Letterman was born in Indianapolis, Indiana. Letterman’s father, Harry Joe Letterman, was a florist who passed away in 1974; his mother Dorothy, a Presbytarian church secretary, is a regular personality on his talk show. He has an older sister, Janice, and a younger sister, Gretchen. He graduated from Broad Ripple High School in Indianapolis and attended Ball State University, receiving a B.A. in telecommunications in 1969. At Ball State he was a member of the Sigma Chi Fraternity. He also began his broadcasting career at Ball State’s student run radio station, WAGO - AM 570 (Now known as WCRD “Cardinal Radio Dave", 91.3). A rare aircheck of Letterman on WAGO can be heard here.




Letterman began work as a radio talk show host and on television as an anchor and weatherman for what became WTHR in Indianapolis. He received recognition for his unpredictable on-air behavior, which included erasing state borders from the weather map and predicting hail stones “the size of canned hams.” One night he reportedly upset his bosses when he congratulated a tropical storm on being upgraded to a hurricane.

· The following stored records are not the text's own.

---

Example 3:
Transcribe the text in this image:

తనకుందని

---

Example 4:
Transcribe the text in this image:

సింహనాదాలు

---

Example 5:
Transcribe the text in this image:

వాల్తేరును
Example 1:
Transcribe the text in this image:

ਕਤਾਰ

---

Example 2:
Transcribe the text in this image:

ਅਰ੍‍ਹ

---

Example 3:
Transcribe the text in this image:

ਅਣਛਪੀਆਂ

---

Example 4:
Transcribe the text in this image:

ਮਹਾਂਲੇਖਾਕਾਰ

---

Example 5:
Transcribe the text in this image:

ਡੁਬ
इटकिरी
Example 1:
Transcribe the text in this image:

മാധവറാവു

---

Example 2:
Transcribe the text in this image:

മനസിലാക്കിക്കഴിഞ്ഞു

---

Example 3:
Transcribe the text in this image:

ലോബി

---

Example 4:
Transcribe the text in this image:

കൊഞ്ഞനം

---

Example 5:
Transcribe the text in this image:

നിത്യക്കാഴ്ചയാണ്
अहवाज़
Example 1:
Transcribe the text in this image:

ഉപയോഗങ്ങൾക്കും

In 1975, Letterman moved to California with hopes of becoming a comedy writer and started writing material for sitcoms, such as Good Times. He also began performing stand-up comedy at The Comedy Store, a famed Los Angeles comedy club and proving ground for young comics.

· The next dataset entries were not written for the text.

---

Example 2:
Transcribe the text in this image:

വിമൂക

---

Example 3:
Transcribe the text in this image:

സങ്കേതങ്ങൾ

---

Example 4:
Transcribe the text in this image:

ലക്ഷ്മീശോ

Letterman had a stint as a cast member on Mary Tyler Moore’s variety show Mary, a guest appearance on Mork & Mindy, and appearances on game shows such as The $20,000 Pyramid. His dry, sarcastic humor caught the attention of talent scouts for Johnny Carson’s The Tonight Show, and starting in 1978, Letterman became a regular guest host for the show.

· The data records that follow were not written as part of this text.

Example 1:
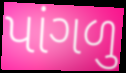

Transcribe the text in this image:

પાંગળુ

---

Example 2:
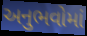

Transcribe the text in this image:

અનુભવોમાં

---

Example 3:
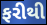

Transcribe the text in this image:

ફરીથી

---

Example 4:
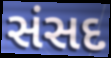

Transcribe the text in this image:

સંસદ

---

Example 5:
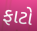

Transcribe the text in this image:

ફાટો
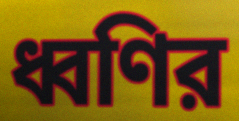
ধ্বণির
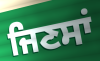
ਜਿਣਸਾਂ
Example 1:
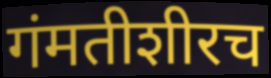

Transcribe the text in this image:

गंमतीशीरच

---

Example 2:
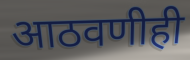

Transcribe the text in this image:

आठवणीही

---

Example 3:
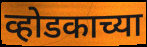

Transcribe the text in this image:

व्होडकाच्या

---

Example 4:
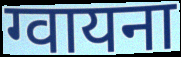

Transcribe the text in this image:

ग्वायना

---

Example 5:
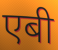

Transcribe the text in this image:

एबी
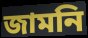
জামনি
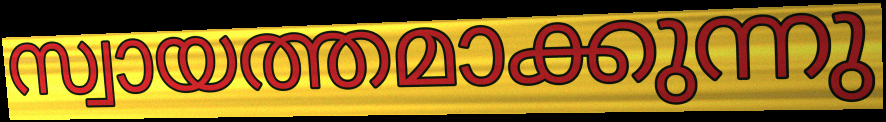
സ്വായത്തമാക്കുന്നു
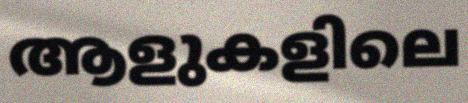
ആളുകളിലെ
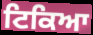
ਟਿਕਿਆ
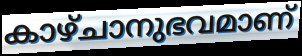
കാഴ്ചാനുഭവമാണ്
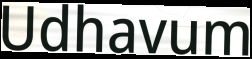
Udhavum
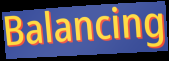
Balancing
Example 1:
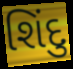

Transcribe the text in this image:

શિંદુ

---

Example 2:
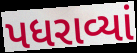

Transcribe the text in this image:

પધરાવ્યાં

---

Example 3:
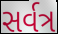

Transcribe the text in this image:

સર્વત્ર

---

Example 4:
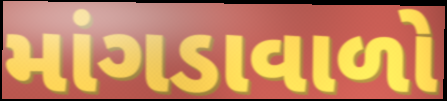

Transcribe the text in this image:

માંગડાવાળો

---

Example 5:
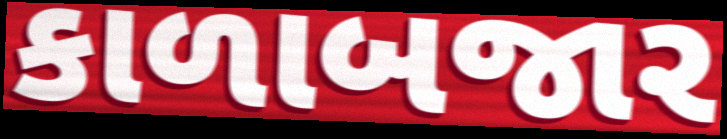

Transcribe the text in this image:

કાળાબજાર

Letterman was given his own morning comedy show on NBC, The David Letterman Show. The show was a critical success, winning two Emmy Awards and receiving five nominations, but ended up being a ratings disappointment, and was cancelled after a brief run during the summer of 1980. However, NBC kept Letterman under contract, and in 1982, his Late Night with David Letterman debuted on the network.